08 - Radix Sort
Problem¶
Sort an array of non-negative integers by processing individual digits. Radix sort avoids comparison by grouping keys by the individual digits which share the same significant position and value.
Intuition¶
Radix Sort is like sorting a stack of papers with 3-digit numbers. First, you sort them into 10 piles based on the last digit (0-9). Then you collect them in order and sort them again into 10 piles based on the middle digit. Finally, you sort them based on the first digit. By the end, the whole stack is perfectly sorted. It uses Counting Sort as a stable subroutine for each digit.
Algorithm Steps¶
- Find the maximum number in the array to know the number of digits.
- For each significant digit (units, tens, hundreds, ...):
- Perform a stable sort (like Counting Sort) based on that digit.
- Continue until all digits have been processed.
Pseudocode¶
procedure radixSort(A)
maxVal := findMax(A)
for exp := 1; maxVal / exp > 0; exp := exp * 10 do
countingSortByDigit(A, exp)
end for
end procedure
Java Code using JCF¶
Using a competitive programming structure (TCS NQT Style).
import java.util.*;
public class Main {
/**
* Radix Sort Implementation
*/
public static void radixSort(List<Integer> list) {
if (list.isEmpty()) return;
// Find the maximum number to know number of digits
int max = Collections.max(list);
// Do counting sort for every digit. exp is 10^i
for (int exp = 1; max / exp > 0; exp *= 10) {
countSort(list, exp);
}
}
/**
* Stable counting sort based on the digit represented by exp
*/
private static void countSort(List<Integer> list, int exp) {
int n = list.size();
int[] output = new int[n];
int[] count = new int[10];
Arrays.fill(count, 0);
// Store count of occurrences in count[]
for (int i = 0; i < n; i++) {
count[(list.get(i) / exp) % 10]++;
}
// Change count[i] so that count[i] now contains actual
// position of this digit in output[]
for (int i = 1; i < 10; i++) {
count[i] += count[i - 1];
}
// Build the output array (backward for stability)
for (int i = n - 1; i >= 0; i--) {
int current = list.get(i);
int digit = (current / exp) % 10;
output[count[digit] - 1] = current;
count[digit]--;
}
// Copy the output array to list
for (int i = 0; i < n; i++) {
list.set(i, output[i]);
}
}
public static void main(String[] args) {
Scanner sc = new Scanner(System.in);
if (sc.hasNextInt()) {
int t = sc.nextInt();
while (t-- > 0) {
if (sc.hasNextInt()) {
int n = sc.nextInt();
List<Integer> list = new ArrayList<>();
for (int i = 0; i < n; i++) {
if (sc.hasNextInt()) {
list.add(sc.nextInt());
}
}
radixSort(list);
for (int i = 0; i < list.size(); i++) {
System.out.print(list.get(i) + (i == list.size() - 1 ? "" : " "));
}
System.out.println();
}
}
}
sc.close();
}
}
Sample Input and Output¶
Input:
Output:
Complexity¶
| Case | Time Complexity | Space Complexity |
|---|---|---|
| All Cases | \(O(d \cdot (n + k))\) | \(O(n + k)\) |
- \(n\): Number of elements.
- \(k\): Range of digits (usually 10 for decimal).

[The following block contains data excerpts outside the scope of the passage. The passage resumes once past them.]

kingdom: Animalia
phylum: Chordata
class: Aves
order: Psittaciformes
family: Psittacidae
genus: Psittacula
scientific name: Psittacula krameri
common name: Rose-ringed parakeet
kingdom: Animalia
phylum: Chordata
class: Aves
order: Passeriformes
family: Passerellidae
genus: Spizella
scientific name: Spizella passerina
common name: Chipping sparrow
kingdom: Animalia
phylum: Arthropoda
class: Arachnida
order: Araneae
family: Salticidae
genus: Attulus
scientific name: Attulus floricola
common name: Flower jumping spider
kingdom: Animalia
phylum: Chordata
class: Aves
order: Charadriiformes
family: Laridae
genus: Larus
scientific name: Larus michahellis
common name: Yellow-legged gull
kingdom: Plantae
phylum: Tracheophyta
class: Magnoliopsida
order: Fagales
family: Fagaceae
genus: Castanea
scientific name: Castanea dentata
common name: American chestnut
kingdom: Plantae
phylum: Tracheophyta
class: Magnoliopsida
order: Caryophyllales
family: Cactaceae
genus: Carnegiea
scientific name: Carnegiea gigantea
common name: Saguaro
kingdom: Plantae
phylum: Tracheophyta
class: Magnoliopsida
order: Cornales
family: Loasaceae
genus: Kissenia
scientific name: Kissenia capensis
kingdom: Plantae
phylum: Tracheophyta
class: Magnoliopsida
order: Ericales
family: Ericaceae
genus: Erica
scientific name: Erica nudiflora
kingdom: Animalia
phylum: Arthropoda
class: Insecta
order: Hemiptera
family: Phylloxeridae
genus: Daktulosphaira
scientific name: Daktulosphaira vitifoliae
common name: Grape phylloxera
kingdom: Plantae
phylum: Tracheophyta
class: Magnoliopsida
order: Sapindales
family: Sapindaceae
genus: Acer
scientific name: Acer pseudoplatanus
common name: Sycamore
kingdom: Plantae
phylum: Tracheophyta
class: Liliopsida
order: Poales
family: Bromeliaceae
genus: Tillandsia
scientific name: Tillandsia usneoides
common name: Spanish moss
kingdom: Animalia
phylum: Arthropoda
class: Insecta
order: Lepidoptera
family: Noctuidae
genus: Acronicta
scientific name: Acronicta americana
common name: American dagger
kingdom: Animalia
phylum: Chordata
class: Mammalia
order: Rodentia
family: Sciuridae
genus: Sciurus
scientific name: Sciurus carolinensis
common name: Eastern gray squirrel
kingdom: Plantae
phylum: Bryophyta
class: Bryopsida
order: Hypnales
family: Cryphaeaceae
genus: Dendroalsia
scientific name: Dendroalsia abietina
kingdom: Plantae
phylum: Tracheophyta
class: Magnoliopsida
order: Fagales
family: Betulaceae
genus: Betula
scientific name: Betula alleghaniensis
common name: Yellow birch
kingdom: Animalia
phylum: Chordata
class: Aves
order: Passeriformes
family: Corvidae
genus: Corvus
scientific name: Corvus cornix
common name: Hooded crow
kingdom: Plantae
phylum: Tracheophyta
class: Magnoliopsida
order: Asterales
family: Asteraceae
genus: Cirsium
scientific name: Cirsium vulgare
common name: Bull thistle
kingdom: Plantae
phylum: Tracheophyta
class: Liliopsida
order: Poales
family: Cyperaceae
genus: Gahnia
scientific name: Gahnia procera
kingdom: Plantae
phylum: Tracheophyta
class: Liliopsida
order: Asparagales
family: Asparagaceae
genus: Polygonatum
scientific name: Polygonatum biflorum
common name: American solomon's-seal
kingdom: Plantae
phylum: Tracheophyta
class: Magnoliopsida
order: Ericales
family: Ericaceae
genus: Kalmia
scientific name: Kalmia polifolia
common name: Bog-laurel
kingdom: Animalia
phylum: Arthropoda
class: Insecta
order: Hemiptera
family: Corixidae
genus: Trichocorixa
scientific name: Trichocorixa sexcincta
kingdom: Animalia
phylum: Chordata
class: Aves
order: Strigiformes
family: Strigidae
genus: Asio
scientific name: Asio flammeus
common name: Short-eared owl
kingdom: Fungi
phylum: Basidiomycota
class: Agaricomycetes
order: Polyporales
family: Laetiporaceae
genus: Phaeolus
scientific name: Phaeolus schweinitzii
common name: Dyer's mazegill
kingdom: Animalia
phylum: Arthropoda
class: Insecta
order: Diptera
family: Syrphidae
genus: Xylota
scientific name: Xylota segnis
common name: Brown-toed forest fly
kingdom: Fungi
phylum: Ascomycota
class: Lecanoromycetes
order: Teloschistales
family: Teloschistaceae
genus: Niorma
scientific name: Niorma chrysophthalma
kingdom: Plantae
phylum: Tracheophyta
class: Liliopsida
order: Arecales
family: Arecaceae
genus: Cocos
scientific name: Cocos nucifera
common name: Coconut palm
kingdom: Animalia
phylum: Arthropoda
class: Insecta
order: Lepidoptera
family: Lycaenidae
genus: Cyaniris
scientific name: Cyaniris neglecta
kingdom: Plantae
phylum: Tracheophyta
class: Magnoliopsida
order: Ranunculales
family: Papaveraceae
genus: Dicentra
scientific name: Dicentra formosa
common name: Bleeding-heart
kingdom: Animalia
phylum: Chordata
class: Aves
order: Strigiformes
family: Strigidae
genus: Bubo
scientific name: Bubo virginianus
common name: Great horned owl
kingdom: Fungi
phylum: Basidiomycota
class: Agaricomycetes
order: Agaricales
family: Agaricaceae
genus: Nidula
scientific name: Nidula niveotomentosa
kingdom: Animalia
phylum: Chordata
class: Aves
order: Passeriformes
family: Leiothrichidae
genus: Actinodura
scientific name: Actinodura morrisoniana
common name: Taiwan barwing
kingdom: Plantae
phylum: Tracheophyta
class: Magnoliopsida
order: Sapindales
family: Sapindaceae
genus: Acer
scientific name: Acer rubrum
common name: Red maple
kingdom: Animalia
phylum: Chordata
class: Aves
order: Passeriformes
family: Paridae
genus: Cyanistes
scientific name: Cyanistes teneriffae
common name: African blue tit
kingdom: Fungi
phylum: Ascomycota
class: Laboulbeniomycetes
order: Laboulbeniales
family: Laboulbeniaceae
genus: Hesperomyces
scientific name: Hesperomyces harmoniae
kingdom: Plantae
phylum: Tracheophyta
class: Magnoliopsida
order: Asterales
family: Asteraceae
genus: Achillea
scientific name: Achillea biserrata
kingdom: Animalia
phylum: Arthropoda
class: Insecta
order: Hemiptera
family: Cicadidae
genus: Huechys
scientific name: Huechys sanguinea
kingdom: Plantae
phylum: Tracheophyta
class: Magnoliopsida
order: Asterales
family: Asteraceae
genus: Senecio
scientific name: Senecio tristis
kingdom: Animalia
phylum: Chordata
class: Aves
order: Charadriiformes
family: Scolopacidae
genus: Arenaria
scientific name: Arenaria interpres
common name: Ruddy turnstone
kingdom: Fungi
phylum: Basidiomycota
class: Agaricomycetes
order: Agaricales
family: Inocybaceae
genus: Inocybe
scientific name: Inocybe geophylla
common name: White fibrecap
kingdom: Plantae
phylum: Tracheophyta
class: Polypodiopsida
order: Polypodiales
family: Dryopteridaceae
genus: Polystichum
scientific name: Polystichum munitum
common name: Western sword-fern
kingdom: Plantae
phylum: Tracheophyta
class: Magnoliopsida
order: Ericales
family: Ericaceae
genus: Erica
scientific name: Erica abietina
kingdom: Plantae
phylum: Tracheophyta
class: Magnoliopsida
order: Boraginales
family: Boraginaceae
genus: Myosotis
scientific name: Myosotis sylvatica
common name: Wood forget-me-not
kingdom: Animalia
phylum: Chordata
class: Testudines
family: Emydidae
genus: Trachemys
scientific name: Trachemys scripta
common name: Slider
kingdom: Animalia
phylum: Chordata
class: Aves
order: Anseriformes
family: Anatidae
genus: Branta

- \(d\): Number of digits in the largest number.
- Stable: Yes.
- In-place: No.
Example and Dry Run¶
Input: [170, 45, 75, 90, 802, 24, 2, 66]
- Sort by units digit:
[170, 90, 802, 2, 24, 45, 75, 66](Note: 170 and 90 end in 0, 802 and 2 end in 2, etc.)- Sort by tens digit:
[802, 2, 24, 45, 66, 170, 75, 90](Sorted by 0, 2, 4, 6, 7, 7, 9)- Sort by hundreds digit:
[2, 24, 45, 66, 75, 90, 170, 802](Sorted by 0s, then 1, then 8)
Variations¶
- MSD Radix Sort: Most Significant Digit first (recursive).
- LSD Radix Sort: Least Significant Digit first (iterative, as shown above).